*EXERCISE INPUT*:
——————————

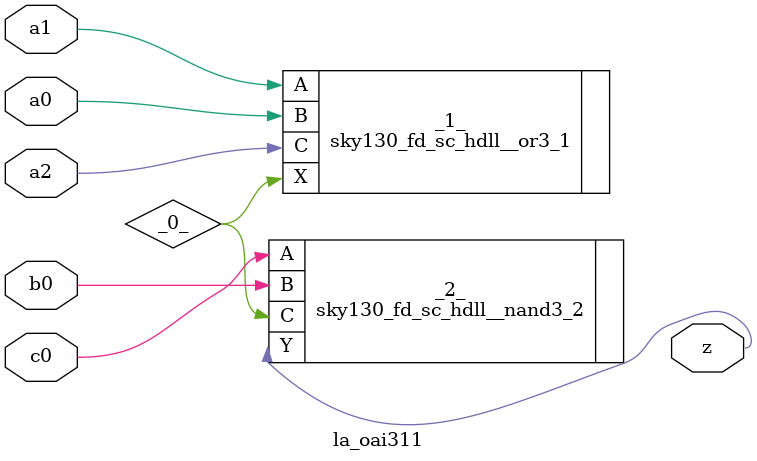
<source format=v>

/* Generated by Yosys 0.44 (git sha1 80ba43d26, g++ 11.4.0-1ubuntu1~22.04 -fPIC -O3) */

(* top =  1  *)
(* src = "inputs/la_oai311.v:10.1-23.10" *)
module la_oai311 (
    a0,
    a1,
    a2,
    b0,
    c0,
    z
);
  wire _0_;
  (* src = "inputs/la_oai311.v:13.12-13.14" *)
  input a0;
  wire a0;
  (* src = "inputs/la_oai311.v:14.12-14.14" *)
  input a1;
  wire a1;
  (* src = "inputs/la_oai311.v:15.12-15.14" *)
  input a2;
  wire a2;
  (* src = "inputs/la_oai311.v:16.12-16.14" *)
  input b0;
  wire b0;
  (* src = "inputs/la_oai311.v:17.12-17.14" *)
  input c0;
  wire c0;
  (* src = "inputs/la_oai311.v:18.12-18.13" *)
  output z;
  wire z;
  sky130_fd_sc_hdll__or3_1 _1_ (
      .A(a1),
      .B(a0),
      .C(a2),
      .X(_0_)
  );
  sky130_fd_sc_hdll__nand3_2 _2_ (
      .A(c0),
      .B(b0),
      .C(_0_),
      .Y(z)
  );
endmodule

</source>
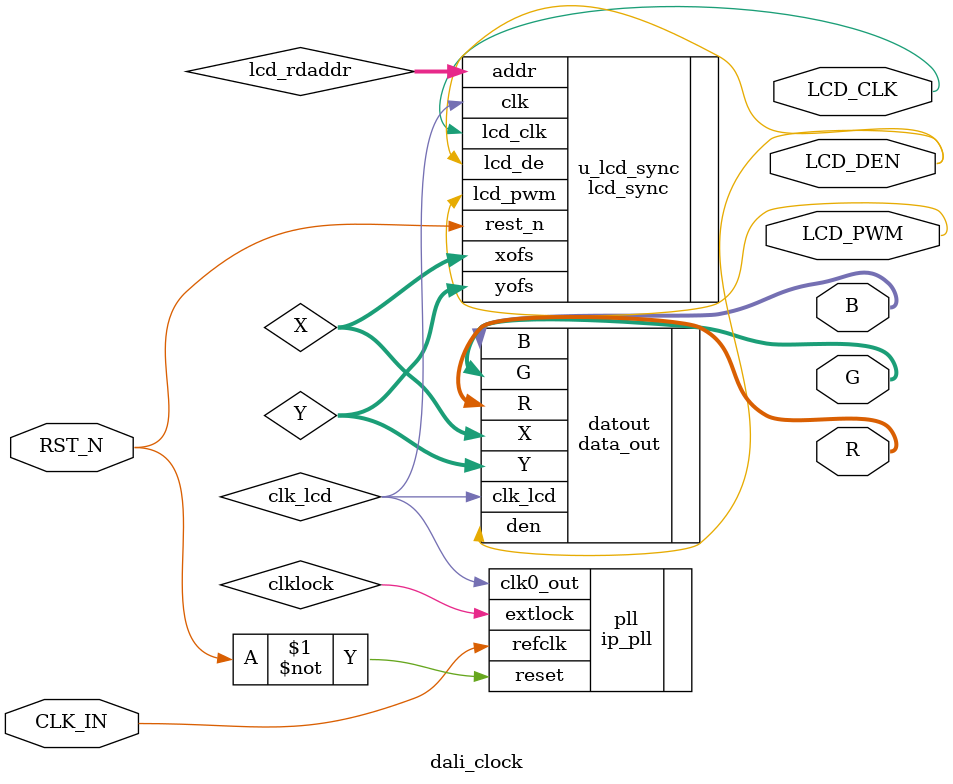
<source format=v>
module dali_clock
  (
   // input
   input wire        CLK_IN, // 24.0MHz
   input wire        RST_N,  // reset
   // LCD 
   output wire [0:7] R,
   output wire [0:7] G,
   output wire [0:7] B,
   output wire       LCD_CLK,
   output wire       LCD_DEN,
   output wire       LCD_PWM  // backlight,set to high
   );

   wire         clk_lcd;     // 33.3MHz
   wire         clklock;

   //
   
   ip_pll pll
     (
      .refclk   (CLK_IN),  // 24.0MHz
      .reset    (~RST_N),
      .extlock  (clklock), // 33.3MHz
      .clk0_out (clk_lcd)
      );

   
   //lcd display
   wire [10:0]       X;
   wire [10:0]       Y;
   wire              lcd_rden;
   wire [15:0]       lcd_rdaddr;
   
   lcd_sync 
     #(
       .IMG_W(800),
       .IMG_H(480)
       )
   u_lcd_sync
     (
      // input
      .clk      (clk_lcd),
      .rest_n   (RST_N),
      // output
      .lcd_clk  (LCD_CLK),
      .lcd_pwm  (LCD_PWM),
      .lcd_de   (LCD_DEN),
      .xofs     (X),
      .yofs     (Y),
      .addr     (lcd_rdaddr)
      );

   data_out datout
     (
      // input
      .clk_lcd  (clk_lcd), // 33.3MHz
      // out
      .R                (R),
      .G                (G),
      .B                (B),
      // input
      .den              (LCD_DEN),
      .X                (X),
      .Y                (Y)
      );
              
endmodule

</source>
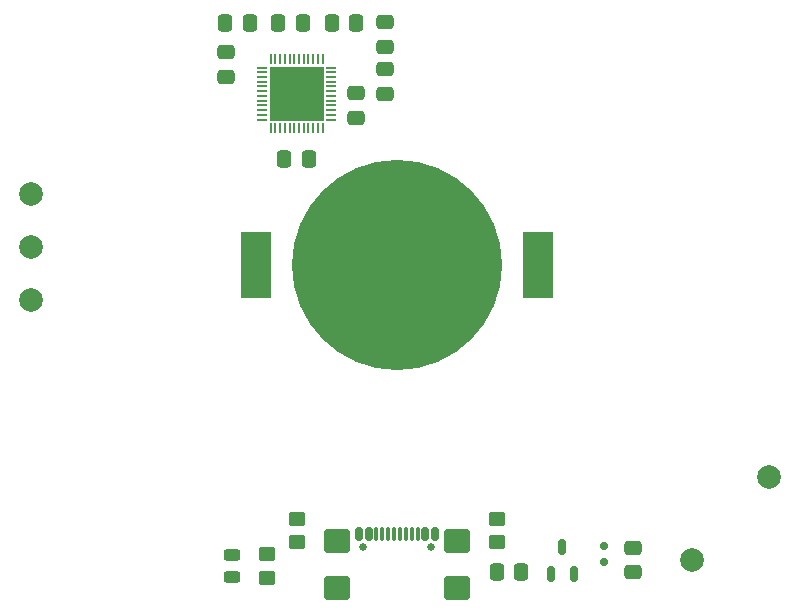
<source format=gbr>
%TF.GenerationSoftware,KiCad,Pcbnew,8.0.3-8.0.3-0~ubuntu24.04.1*%
%TF.CreationDate,2024-06-13T22:02:12+05:00*%
%TF.ProjectId,solartap_mcu_clear,736f6c61-7274-4617-905f-6d63755f636c,rev?*%
%TF.SameCoordinates,Original*%
%TF.FileFunction,Soldermask,Top*%
%TF.FilePolarity,Negative*%
%FSLAX46Y46*%
G04 Gerber Fmt 4.6, Leading zero omitted, Abs format (unit mm)*
G04 Created by KiCad (PCBNEW 8.0.3-8.0.3-0~ubuntu24.04.1) date 2024-06-13 22:02:12*
%MOMM*%
%LPD*%
G01*
G04 APERTURE LIST*
G04 Aperture macros list*
%AMRoundRect*
0 Rectangle with rounded corners*
0 $1 Rounding radius*
0 $2 $3 $4 $5 $6 $7 $8 $9 X,Y pos of 4 corners*
0 Add a 4 corners polygon primitive as box body*
4,1,4,$2,$3,$4,$5,$6,$7,$8,$9,$2,$3,0*
0 Add four circle primitives for the rounded corners*
1,1,$1+$1,$2,$3*
1,1,$1+$1,$4,$5*
1,1,$1+$1,$6,$7*
1,1,$1+$1,$8,$9*
0 Add four rect primitives between the rounded corners*
20,1,$1+$1,$2,$3,$4,$5,0*
20,1,$1+$1,$4,$5,$6,$7,0*
20,1,$1+$1,$6,$7,$8,$9,0*
20,1,$1+$1,$8,$9,$2,$3,0*%
G04 Aperture macros list end*
%ADD10C,2.000000*%
%ADD11RoundRect,0.250000X0.475000X-0.337500X0.475000X0.337500X-0.475000X0.337500X-0.475000X-0.337500X0*%
%ADD12RoundRect,0.250000X-0.475000X0.337500X-0.475000X-0.337500X0.475000X-0.337500X0.475000X0.337500X0*%
%ADD13R,2.600000X5.560000*%
%ADD14C,17.800000*%
%ADD15RoundRect,0.250000X0.450000X-0.350000X0.450000X0.350000X-0.450000X0.350000X-0.450000X-0.350000X0*%
%ADD16RoundRect,0.250000X-0.337500X-0.475000X0.337500X-0.475000X0.337500X0.475000X-0.337500X0.475000X0*%
%ADD17RoundRect,0.250000X-0.840000X-0.750000X0.840000X-0.750000X0.840000X0.750000X-0.840000X0.750000X0*%
%ADD18RoundRect,0.150000X-0.150000X-0.425000X0.150000X-0.425000X0.150000X0.425000X-0.150000X0.425000X0*%
%ADD19RoundRect,0.075000X-0.075000X-0.500000X0.075000X-0.500000X0.075000X0.500000X-0.075000X0.500000X0*%
%ADD20C,0.650000*%
%ADD21RoundRect,0.243750X-0.456250X0.243750X-0.456250X-0.243750X0.456250X-0.243750X0.456250X0.243750X0*%
%ADD22R,4.600000X4.600000*%
%ADD23RoundRect,0.050000X-0.350000X0.050000X-0.350000X-0.050000X0.350000X-0.050000X0.350000X0.050000X0*%
%ADD24RoundRect,0.050000X-0.050000X0.350000X-0.050000X-0.350000X0.050000X-0.350000X0.050000X0.350000X0*%
%ADD25RoundRect,0.250000X0.337500X0.475000X-0.337500X0.475000X-0.337500X-0.475000X0.337500X-0.475000X0*%
%ADD26RoundRect,0.150000X0.150000X-0.512500X0.150000X0.512500X-0.150000X0.512500X-0.150000X-0.512500X0*%
%ADD27RoundRect,0.150000X0.200000X-0.150000X0.200000X0.150000X-0.200000X0.150000X-0.200000X-0.150000X0*%
%ADD28RoundRect,0.250000X-0.450000X0.350000X-0.450000X-0.350000X0.450000X-0.350000X0.450000X0.350000X0*%
G04 APERTURE END LIST*
D10*
%TO.C,TP5*%
X126500000Y-99500000D03*
%TD*%
%TO.C,TP3*%
X64000000Y-84500000D03*
%TD*%
%TO.C,TP2*%
X64000000Y-80000000D03*
%TD*%
%TO.C,TP1*%
X64000000Y-75500000D03*
%TD*%
D11*
%TO.C,C5*%
X94000000Y-60962500D03*
X94000000Y-63037500D03*
%TD*%
%TO.C,C4*%
X80500000Y-63492500D03*
X80500000Y-65567500D03*
%TD*%
D12*
%TO.C,C3*%
X94000000Y-67037500D03*
X94000000Y-64962500D03*
%TD*%
D13*
%TO.C,BT1*%
X83095000Y-81500000D03*
X106905000Y-81500000D03*
D14*
X95000000Y-81500000D03*
%TD*%
D15*
%TO.C,R1*%
X84000000Y-108000000D03*
X84000000Y-106000000D03*
%TD*%
D16*
%TO.C,C10*%
X82537500Y-61030000D03*
X80462500Y-61030000D03*
%TD*%
D17*
%TO.C,J1*%
X100110000Y-108825000D03*
X100110000Y-104895000D03*
X89890000Y-108825000D03*
X89890000Y-104895000D03*
D18*
X91800000Y-104320000D03*
X92600000Y-104320000D03*
D19*
X93250000Y-104320000D03*
X94250000Y-104320000D03*
X95750000Y-104320000D03*
X96750000Y-104320000D03*
D18*
X97400000Y-104320000D03*
X98200000Y-104320000D03*
X98200000Y-104320000D03*
X97400000Y-104320000D03*
D19*
X96250000Y-104320000D03*
X95250000Y-104320000D03*
X94750000Y-104320000D03*
X93750000Y-104320000D03*
D18*
X92600000Y-104320000D03*
X91800000Y-104320000D03*
D20*
X97890000Y-105395000D03*
X92110000Y-105395000D03*
%TD*%
D21*
%TO.C,D1*%
X81000000Y-106062500D03*
X81000000Y-107937500D03*
%TD*%
D22*
%TO.C,U1*%
X86500000Y-67000000D03*
D23*
X89450000Y-64800000D03*
X89450000Y-65200000D03*
X89450000Y-65600000D03*
X89450000Y-66000000D03*
X89450000Y-66400000D03*
X89450000Y-66800000D03*
X89450000Y-67200000D03*
X89450000Y-67600000D03*
X89450000Y-68000000D03*
X89450000Y-68400000D03*
X89450000Y-68800000D03*
X89450000Y-69200000D03*
D24*
X88700000Y-69950000D03*
X88300000Y-69950000D03*
X87900000Y-69950000D03*
X87500000Y-69950000D03*
X87100000Y-69950000D03*
X86700000Y-69950000D03*
X86300000Y-69950000D03*
X85900000Y-69950000D03*
X85500000Y-69950000D03*
X85100000Y-69950000D03*
X84700000Y-69950000D03*
X84300000Y-69950000D03*
D23*
X83550000Y-69200000D03*
X83550000Y-68800000D03*
X83550000Y-68400000D03*
X83550000Y-68000000D03*
X83550000Y-67600000D03*
X83550000Y-67200000D03*
X83550000Y-66800000D03*
X83550000Y-66400000D03*
X83550000Y-66000000D03*
X83550000Y-65600000D03*
X83550000Y-65200000D03*
X83550000Y-64800000D03*
D24*
X84300000Y-64050000D03*
X84700000Y-64050000D03*
X85100000Y-64050000D03*
X85500000Y-64050000D03*
X85900000Y-64050000D03*
X86300000Y-64050000D03*
X86700000Y-64050000D03*
X87100000Y-64050000D03*
X87500000Y-64050000D03*
X87900000Y-64050000D03*
X88300000Y-64050000D03*
X88700000Y-64050000D03*
%TD*%
D11*
%TO.C,C6*%
X91500000Y-66962500D03*
X91500000Y-69037500D03*
%TD*%
D25*
%TO.C,C2*%
X85462500Y-72500000D03*
X87537500Y-72500000D03*
%TD*%
D15*
%TO.C,R2*%
X86500000Y-105000000D03*
X86500000Y-103000000D03*
%TD*%
D26*
%TO.C,U2*%
X108050000Y-107637500D03*
X109950000Y-107637500D03*
X109000000Y-105362500D03*
%TD*%
D27*
%TO.C,D2*%
X112500000Y-105300000D03*
X112500000Y-106700000D03*
%TD*%
D28*
%TO.C,R3*%
X103500000Y-103000000D03*
X103500000Y-105000000D03*
%TD*%
D16*
%TO.C,C1*%
X91537500Y-61000000D03*
X89462500Y-61000000D03*
%TD*%
%TO.C,C11*%
X84962500Y-61030000D03*
X87037500Y-61030000D03*
%TD*%
D12*
%TO.C,C13*%
X115000000Y-105462500D03*
X115000000Y-107537500D03*
%TD*%
D16*
%TO.C,C12*%
X103462500Y-107500000D03*
X105537500Y-107500000D03*
%TD*%
D10*
%TO.C,TP6*%
X120000000Y-106500000D03*
%TD*%
M02*

</source>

——————————

*ASSIGNED TASK*:
Working from the records above, write out verbatim only the lines from the line containing "X83095000Y-81500000D03*" through the line containing "X89890000Y-108825000D03*".

*ANSWER SPACE*:
X83095000Y-81500000D03*
X106905000Y-81500000D03*
D14*
X95000000Y-81500000D03*
%TD*%
D15*
%TO.C,R1*%
X84000000Y-108000000D03*
X84000000Y-106000000D03*
%TD*%
D16*
%TO.C,C10*%
X82537500Y-61030000D03*
X80462500Y-61030000D03*
%TD*%
D17*
%TO.C,J1*%
X100110000Y-108825000D03*
X100110000Y-104895000D03*
X89890000Y-108825000D03*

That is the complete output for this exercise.